_Task_. Among the entries below, one line contains "- potted succulent [1104,786,1161,861]" and another contains "- mug [1181,768,1256,837]". Transcribe those two lines and every line between them, exactly.

_Given records_.

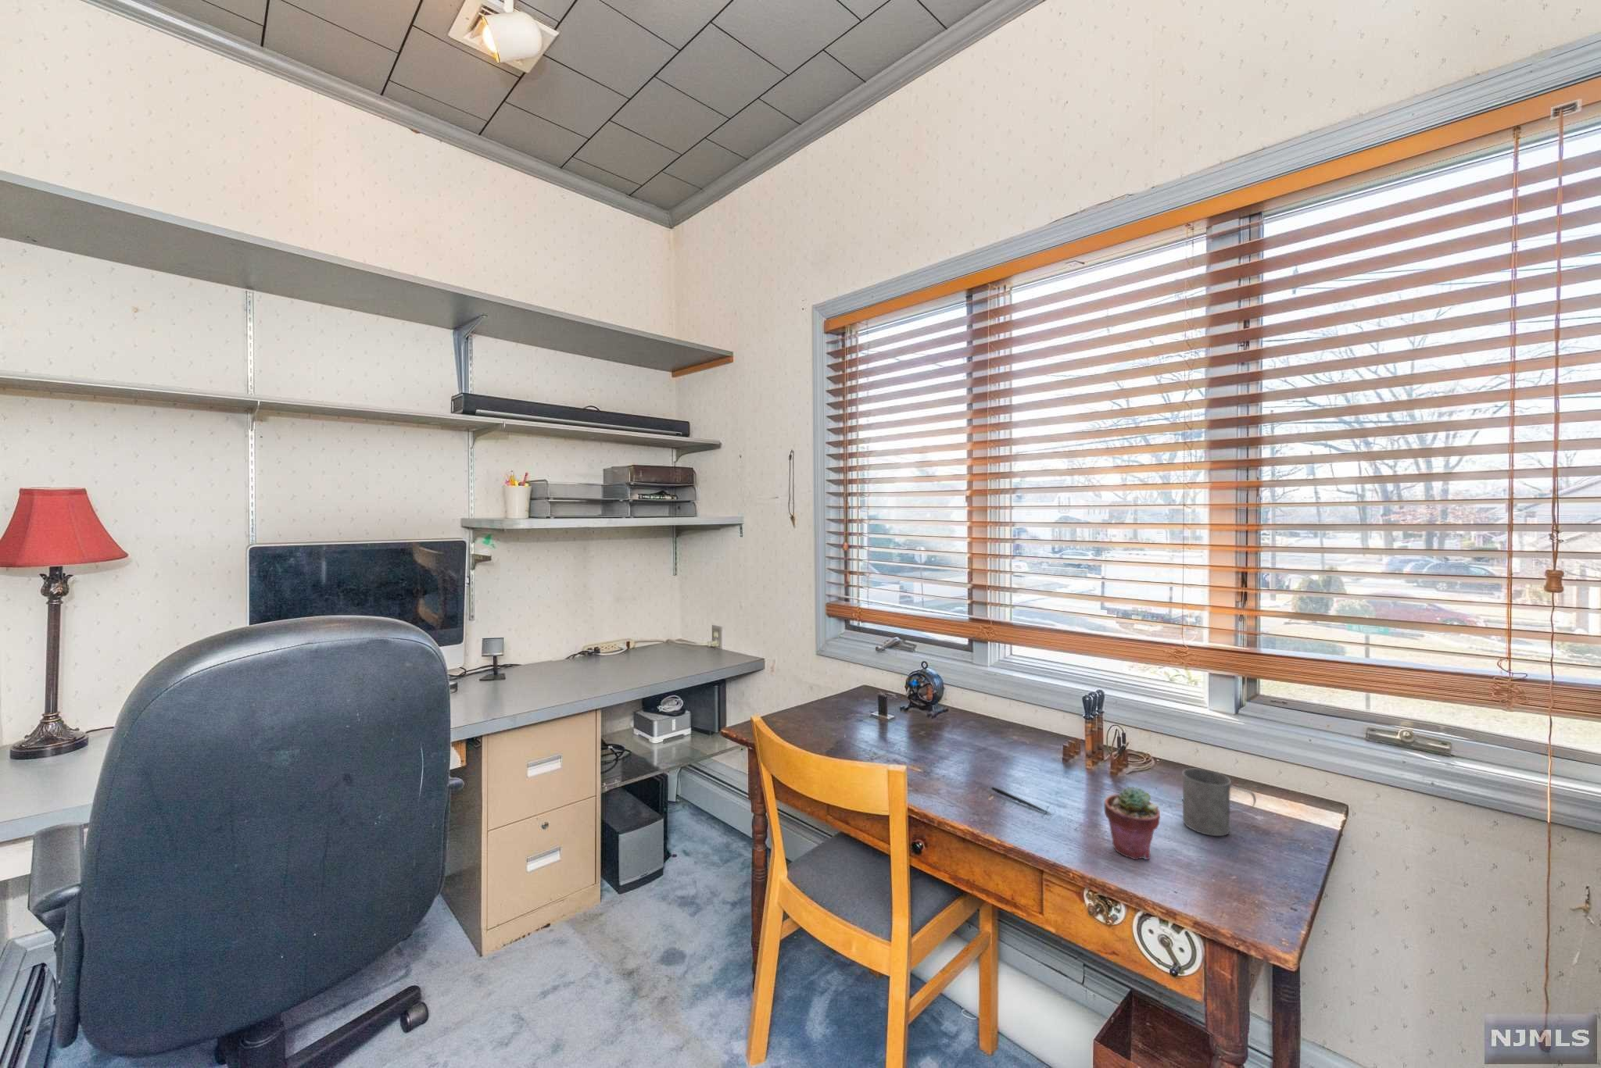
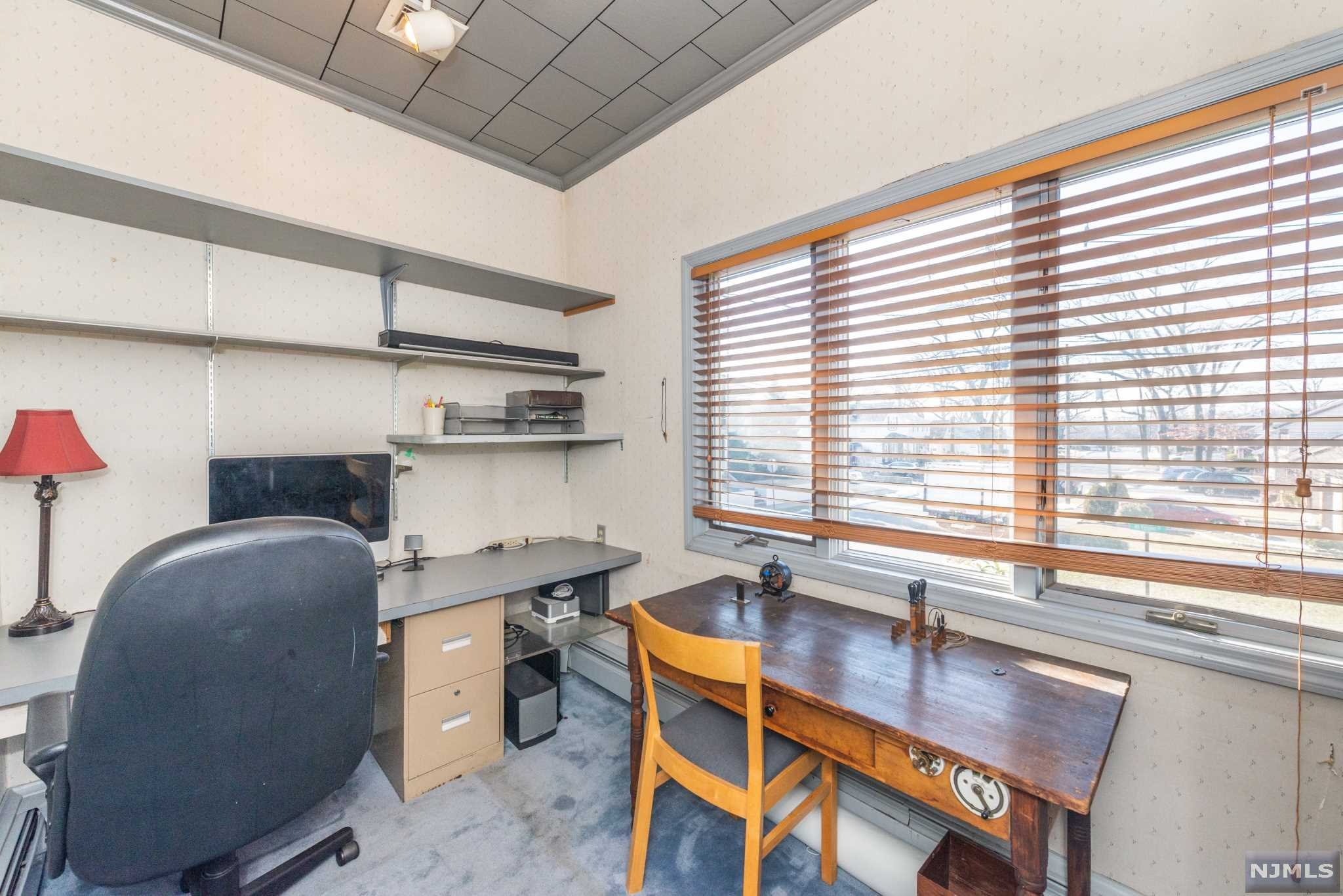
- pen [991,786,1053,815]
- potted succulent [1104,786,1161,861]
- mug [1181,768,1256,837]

...

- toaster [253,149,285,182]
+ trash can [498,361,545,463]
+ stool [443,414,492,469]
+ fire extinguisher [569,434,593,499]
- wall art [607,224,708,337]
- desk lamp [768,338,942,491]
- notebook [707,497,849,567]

_Output below_.
- potted succulent [1104,786,1161,861]
- mug [1181,768,1256,837]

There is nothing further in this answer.